- **TASK REQUIREMENTS**
Could you reproduce the lines below from the one with "large rock @ (x1=243, y1=491, x2=288, y2=529): 3.94" through the one with "man in navy blazer: 2.72"? Keep both ends and add nothing.

---- EXERCISE INPUT

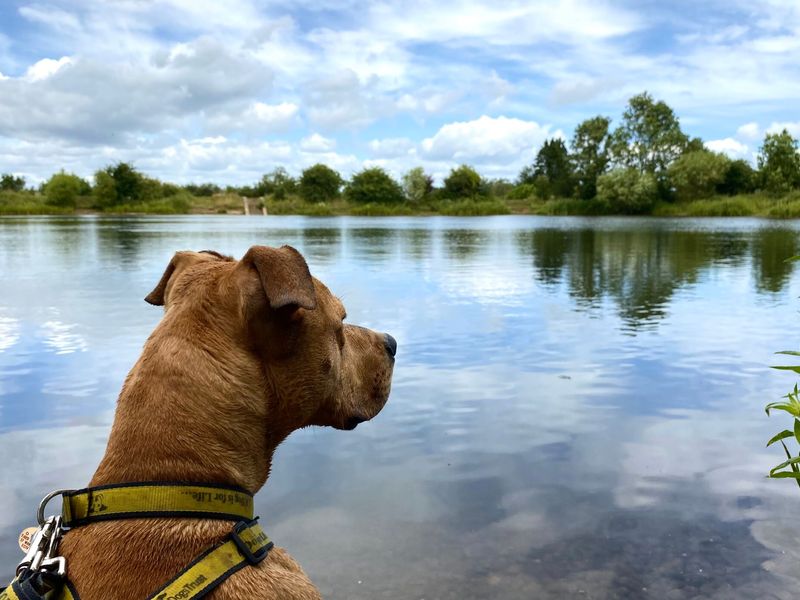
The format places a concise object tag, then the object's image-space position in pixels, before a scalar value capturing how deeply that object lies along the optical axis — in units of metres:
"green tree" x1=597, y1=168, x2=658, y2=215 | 77.88
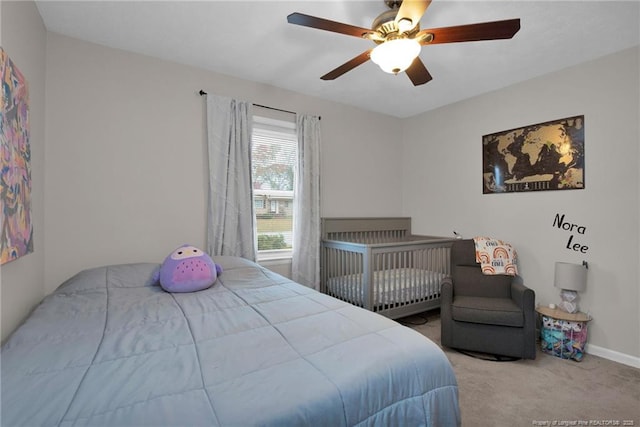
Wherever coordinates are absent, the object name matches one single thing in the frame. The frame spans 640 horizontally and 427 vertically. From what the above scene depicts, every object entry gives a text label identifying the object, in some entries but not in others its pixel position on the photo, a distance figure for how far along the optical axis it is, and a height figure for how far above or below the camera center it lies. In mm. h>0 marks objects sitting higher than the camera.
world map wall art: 2670 +514
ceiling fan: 1500 +951
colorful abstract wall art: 1345 +226
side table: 2426 -1009
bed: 777 -501
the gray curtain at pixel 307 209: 3240 +25
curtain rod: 2760 +1080
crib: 2873 -623
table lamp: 2475 -586
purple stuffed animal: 1885 -393
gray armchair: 2332 -856
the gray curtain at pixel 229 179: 2766 +305
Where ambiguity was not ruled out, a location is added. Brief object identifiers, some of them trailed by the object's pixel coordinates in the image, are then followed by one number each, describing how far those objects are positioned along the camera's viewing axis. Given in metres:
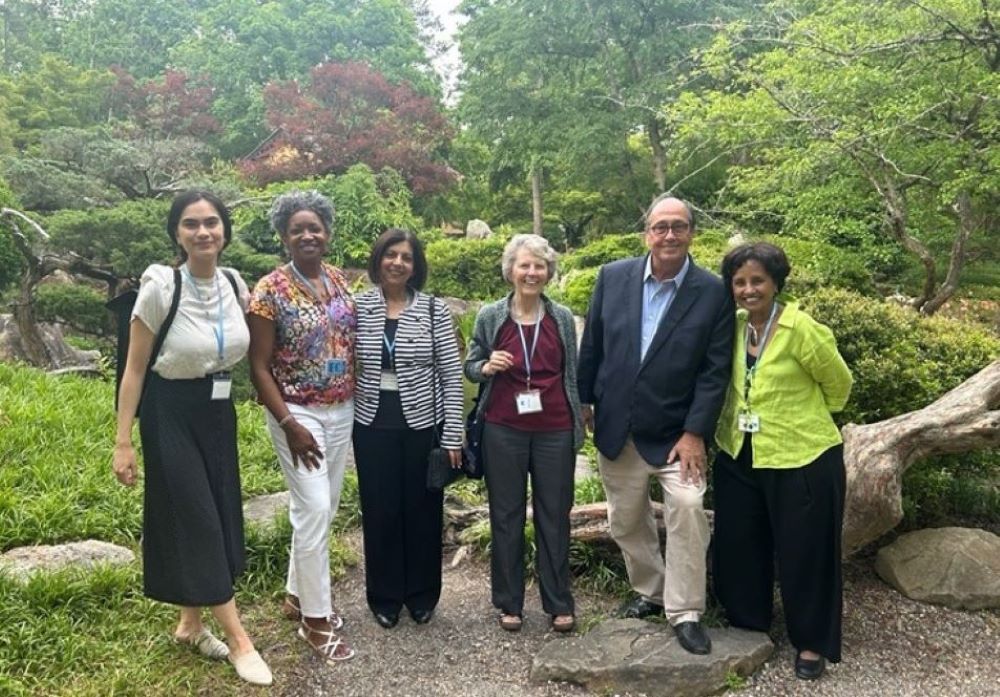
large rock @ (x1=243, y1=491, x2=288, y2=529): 3.94
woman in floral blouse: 2.67
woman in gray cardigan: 2.85
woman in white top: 2.42
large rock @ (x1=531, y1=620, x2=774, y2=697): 2.65
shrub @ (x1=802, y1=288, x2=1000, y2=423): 3.59
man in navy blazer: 2.72
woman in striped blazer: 2.84
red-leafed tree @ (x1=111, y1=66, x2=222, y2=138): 17.56
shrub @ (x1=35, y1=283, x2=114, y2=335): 9.60
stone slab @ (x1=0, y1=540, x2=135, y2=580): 3.21
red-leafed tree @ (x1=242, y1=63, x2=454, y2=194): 14.61
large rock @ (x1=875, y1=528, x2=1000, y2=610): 3.25
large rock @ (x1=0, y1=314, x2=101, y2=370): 8.70
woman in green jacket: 2.61
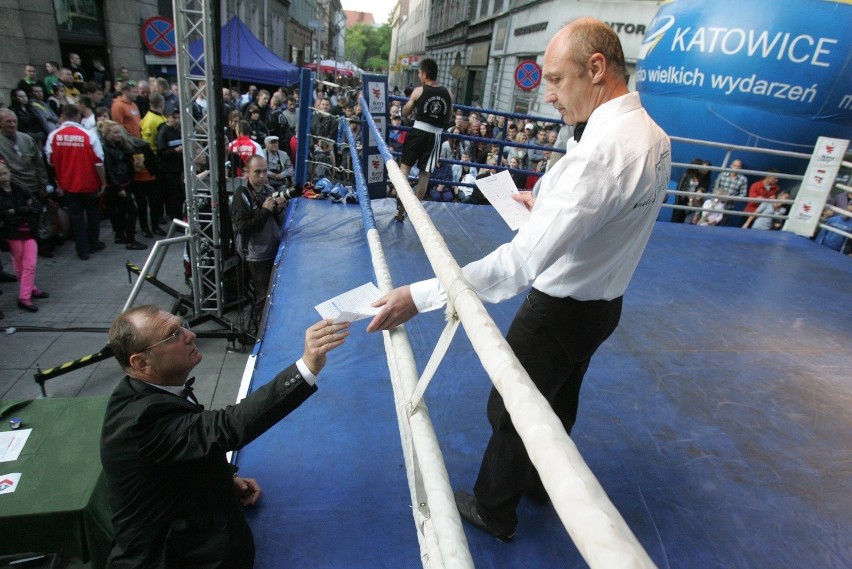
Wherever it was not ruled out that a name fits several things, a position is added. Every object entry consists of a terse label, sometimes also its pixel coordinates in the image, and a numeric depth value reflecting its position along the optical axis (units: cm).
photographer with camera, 479
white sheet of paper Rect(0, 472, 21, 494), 203
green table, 199
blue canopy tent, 1299
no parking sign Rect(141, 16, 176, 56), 841
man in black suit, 141
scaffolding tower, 463
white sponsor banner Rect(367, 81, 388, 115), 516
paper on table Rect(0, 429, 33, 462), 216
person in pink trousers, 485
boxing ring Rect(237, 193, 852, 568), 183
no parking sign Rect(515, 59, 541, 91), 1033
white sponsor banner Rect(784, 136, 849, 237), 612
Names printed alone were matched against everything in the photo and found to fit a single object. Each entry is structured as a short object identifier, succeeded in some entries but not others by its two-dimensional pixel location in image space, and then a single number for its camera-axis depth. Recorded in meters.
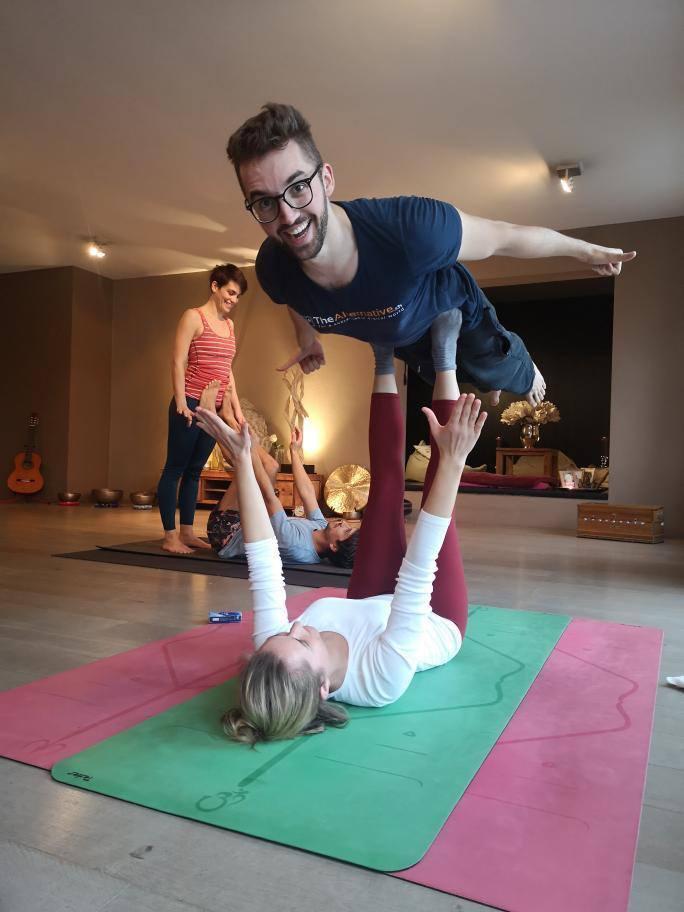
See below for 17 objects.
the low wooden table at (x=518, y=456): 7.64
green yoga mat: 1.11
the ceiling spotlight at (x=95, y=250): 7.02
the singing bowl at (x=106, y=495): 7.61
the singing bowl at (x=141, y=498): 7.46
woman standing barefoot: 3.99
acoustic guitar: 7.85
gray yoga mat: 3.36
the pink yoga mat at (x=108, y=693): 1.44
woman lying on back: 1.38
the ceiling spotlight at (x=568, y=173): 4.87
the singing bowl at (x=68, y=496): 7.64
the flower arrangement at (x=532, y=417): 7.89
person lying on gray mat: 3.59
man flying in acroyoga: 1.52
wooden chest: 5.18
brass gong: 6.67
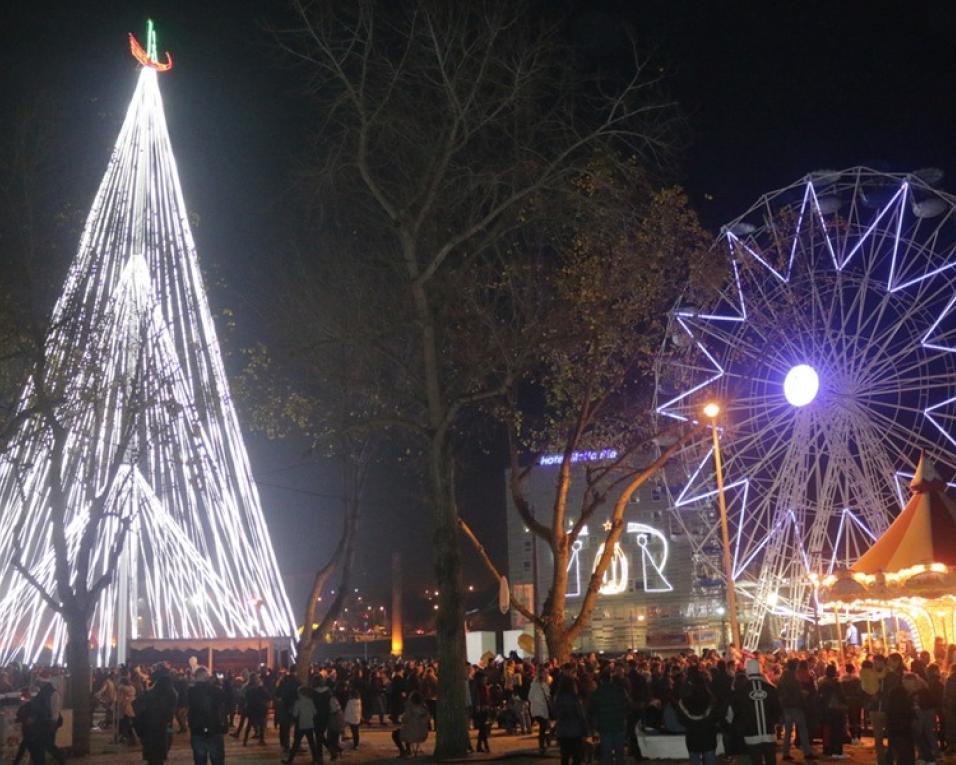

--------

- **ANSWER SPACE**
large rock @ (x1=243, y1=491, x2=288, y2=529): 3.94
woman in floral blouse: 2.67
woman in gray cardigan: 2.85
woman in white top: 2.42
large rock @ (x1=531, y1=620, x2=774, y2=697): 2.65
shrub @ (x1=802, y1=288, x2=1000, y2=423): 3.59
man in navy blazer: 2.72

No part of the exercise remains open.